The results indicated that the cloud point monotonically increased with the acid concentration. However, the rate of increase depended on the acid type and the number of ethylene oxide groups of the surfactant. Salts depressed the cloud point of nonionic surfactants at all hydrochloric acid concentrations examined. Alcohols, methanol and isopropanol enhanced the cloud point of nonionic surfactants. The effect of mutual solvents was found to be a function of the number of ethylene oxide groups of the surfactant, acid and mutual solvent concentrations. Anionic surfactants depressed the cloud point of nonionic surfactants at all sodium chloride concentrations examined. Clay stabilizers (cationic polymers) and hydrogen sulfide scavengers depressed the cloud point whereas scale inhibitor and phosphonic acid did not affect the cloud point significantly.
It is extremely important to measure the cloud point of nonionic surfactants before performing a stimulation job. It is also recommended to use the acid formulation and mixing waters that will be used in the field.

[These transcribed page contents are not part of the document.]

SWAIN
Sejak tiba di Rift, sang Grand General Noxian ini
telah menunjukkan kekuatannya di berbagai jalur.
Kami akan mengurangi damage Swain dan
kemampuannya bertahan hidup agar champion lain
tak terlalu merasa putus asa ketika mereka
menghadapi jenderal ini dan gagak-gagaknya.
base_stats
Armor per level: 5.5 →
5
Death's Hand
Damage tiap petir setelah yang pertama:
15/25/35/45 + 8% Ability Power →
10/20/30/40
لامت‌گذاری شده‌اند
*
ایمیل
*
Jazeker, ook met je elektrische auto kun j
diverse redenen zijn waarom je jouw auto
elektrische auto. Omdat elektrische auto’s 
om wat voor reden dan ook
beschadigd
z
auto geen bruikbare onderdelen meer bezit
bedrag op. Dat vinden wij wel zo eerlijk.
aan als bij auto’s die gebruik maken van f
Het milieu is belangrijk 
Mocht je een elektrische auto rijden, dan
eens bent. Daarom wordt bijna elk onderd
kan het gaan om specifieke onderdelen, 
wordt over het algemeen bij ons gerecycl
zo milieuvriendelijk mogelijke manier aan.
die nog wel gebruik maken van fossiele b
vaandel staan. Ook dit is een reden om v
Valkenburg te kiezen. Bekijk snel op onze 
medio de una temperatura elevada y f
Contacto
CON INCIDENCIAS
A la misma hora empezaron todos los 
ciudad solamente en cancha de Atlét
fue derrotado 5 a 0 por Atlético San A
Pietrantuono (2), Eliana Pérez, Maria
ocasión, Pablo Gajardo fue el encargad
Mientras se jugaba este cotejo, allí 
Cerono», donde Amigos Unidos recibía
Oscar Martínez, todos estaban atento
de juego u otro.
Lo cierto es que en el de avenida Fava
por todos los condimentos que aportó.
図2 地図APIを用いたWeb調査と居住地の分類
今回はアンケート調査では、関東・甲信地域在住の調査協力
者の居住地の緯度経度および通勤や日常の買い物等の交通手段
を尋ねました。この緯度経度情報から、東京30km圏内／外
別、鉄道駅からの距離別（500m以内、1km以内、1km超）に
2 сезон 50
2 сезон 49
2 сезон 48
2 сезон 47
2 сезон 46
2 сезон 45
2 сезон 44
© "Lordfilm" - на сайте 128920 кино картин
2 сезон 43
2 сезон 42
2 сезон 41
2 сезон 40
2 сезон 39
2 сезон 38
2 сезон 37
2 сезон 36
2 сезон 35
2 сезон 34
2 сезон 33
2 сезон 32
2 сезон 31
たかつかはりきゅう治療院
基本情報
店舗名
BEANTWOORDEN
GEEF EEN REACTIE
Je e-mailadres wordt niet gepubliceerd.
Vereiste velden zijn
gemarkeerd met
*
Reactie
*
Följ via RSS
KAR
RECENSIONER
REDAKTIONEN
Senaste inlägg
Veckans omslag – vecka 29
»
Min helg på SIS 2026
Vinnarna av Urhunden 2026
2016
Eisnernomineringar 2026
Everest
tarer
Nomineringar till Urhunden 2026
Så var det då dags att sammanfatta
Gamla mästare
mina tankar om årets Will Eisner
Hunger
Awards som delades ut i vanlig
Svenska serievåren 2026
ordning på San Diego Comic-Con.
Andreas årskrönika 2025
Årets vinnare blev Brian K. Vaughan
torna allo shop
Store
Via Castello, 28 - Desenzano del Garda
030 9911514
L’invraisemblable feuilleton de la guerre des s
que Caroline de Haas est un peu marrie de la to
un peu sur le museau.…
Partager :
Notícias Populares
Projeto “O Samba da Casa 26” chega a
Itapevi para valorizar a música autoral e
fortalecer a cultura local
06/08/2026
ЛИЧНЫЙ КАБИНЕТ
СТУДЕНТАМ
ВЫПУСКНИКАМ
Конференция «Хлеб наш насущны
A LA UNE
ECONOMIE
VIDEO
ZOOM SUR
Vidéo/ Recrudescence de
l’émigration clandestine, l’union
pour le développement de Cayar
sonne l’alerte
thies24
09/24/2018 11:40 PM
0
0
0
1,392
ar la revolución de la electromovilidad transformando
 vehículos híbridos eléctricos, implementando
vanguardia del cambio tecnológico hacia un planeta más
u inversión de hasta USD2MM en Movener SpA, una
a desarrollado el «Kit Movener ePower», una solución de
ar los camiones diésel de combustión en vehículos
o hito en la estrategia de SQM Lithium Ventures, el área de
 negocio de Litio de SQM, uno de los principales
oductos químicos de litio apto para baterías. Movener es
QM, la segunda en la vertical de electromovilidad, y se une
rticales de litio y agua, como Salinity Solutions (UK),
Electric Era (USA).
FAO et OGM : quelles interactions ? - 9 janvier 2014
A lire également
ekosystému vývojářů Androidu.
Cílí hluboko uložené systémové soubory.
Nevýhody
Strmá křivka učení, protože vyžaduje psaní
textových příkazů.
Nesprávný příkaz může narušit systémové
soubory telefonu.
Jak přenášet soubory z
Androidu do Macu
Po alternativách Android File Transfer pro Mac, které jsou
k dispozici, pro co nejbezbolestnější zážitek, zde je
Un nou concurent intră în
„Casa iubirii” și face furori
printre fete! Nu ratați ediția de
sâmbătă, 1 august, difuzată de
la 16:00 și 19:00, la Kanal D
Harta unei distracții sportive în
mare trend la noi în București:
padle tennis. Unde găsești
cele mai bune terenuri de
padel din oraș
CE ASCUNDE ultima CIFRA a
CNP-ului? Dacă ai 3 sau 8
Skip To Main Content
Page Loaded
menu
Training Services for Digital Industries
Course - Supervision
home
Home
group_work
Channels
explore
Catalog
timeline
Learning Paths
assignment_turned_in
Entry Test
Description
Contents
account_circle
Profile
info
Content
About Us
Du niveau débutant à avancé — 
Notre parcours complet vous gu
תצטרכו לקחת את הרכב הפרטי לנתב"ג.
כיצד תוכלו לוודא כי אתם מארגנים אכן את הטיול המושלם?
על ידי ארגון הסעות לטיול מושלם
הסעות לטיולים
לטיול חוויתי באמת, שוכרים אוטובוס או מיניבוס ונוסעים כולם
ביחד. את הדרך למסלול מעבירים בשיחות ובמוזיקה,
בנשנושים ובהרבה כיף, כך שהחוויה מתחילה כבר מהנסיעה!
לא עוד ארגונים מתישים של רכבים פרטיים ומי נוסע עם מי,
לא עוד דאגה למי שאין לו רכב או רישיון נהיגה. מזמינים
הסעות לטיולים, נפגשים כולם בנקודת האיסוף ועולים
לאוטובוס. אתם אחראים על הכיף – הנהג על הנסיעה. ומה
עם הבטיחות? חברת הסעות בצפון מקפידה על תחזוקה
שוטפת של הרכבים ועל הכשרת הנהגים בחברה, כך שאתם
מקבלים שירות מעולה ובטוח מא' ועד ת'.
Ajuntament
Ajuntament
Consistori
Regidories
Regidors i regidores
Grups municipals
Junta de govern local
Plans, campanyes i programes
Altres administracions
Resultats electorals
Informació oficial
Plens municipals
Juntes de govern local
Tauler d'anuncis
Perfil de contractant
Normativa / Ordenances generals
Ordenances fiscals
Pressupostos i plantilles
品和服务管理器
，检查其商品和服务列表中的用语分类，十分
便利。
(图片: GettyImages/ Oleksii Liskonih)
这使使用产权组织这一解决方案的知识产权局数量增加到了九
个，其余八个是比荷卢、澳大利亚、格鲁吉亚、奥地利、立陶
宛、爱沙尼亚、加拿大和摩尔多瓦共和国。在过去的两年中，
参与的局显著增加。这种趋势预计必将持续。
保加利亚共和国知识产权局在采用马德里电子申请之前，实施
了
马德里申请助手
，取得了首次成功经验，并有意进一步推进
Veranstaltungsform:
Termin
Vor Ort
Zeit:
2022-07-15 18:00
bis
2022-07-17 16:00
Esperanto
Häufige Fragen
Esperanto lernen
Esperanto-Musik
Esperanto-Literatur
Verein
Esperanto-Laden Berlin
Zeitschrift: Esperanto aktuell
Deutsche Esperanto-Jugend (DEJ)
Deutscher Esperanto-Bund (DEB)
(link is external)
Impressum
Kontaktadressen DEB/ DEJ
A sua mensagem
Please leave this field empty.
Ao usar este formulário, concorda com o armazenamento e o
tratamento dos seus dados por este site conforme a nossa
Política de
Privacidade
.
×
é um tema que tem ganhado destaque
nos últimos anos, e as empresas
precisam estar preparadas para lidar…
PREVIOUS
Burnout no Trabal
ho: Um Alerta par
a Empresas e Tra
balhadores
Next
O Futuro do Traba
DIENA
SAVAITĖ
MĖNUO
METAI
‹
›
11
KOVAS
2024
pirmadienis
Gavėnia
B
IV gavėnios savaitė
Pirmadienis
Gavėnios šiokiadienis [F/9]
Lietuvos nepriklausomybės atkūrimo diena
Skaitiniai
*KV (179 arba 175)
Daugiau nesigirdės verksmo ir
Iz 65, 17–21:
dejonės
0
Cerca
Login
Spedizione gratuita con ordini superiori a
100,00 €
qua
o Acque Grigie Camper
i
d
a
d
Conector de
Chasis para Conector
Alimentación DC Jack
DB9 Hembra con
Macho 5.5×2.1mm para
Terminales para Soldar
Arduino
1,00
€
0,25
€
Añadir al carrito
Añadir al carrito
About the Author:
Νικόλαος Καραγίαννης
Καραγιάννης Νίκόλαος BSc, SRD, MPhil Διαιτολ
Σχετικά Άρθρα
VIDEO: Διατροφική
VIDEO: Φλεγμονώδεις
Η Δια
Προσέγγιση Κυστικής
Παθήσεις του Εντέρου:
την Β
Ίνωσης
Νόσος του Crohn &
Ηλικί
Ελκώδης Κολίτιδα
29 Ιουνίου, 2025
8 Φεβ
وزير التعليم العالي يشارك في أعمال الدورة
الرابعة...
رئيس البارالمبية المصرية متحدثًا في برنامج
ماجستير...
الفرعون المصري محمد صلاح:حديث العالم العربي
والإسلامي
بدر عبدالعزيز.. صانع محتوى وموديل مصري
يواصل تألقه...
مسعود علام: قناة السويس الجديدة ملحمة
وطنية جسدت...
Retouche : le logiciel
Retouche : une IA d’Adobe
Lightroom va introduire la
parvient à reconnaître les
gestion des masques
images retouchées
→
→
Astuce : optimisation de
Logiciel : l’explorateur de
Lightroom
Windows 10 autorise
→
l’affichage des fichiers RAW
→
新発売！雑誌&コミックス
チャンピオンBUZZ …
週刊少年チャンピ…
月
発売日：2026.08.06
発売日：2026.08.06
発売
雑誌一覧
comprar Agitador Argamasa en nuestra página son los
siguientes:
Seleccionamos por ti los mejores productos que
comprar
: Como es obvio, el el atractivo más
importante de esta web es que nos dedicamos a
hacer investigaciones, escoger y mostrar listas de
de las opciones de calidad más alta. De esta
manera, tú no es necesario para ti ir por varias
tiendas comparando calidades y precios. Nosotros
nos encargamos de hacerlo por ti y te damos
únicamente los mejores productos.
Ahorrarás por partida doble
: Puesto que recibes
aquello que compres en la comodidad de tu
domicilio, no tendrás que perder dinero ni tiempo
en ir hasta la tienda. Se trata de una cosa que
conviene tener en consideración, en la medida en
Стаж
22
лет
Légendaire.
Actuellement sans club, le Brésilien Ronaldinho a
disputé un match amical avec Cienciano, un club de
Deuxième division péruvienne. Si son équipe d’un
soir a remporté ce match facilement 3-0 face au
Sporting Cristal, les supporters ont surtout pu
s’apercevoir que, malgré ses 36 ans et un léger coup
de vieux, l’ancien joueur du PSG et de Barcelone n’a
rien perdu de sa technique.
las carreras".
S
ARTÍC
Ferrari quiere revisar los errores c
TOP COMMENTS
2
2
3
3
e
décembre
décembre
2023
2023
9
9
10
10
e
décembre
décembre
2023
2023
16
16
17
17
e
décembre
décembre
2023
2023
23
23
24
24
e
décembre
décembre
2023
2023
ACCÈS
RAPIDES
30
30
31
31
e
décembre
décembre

Well stimulation is a process aimed at the removal of near-wellbore impairment due to deposition of particulate solids during drilling, workover or production operations.1,2 In this process an acid or mixture of acids is injected into the well to dissolve and remove this damage. Apart from removing deposited material, the acid can react with the rock matrix and enlarge pore sizes.3 This will allow insoluble fines to be flushed out when oil production is resumed (producing well) or during backflow (injection well). Enlarging pore sizes will improve the permeability in the wellbore area, hence the productivity or injectivity of the well will improve.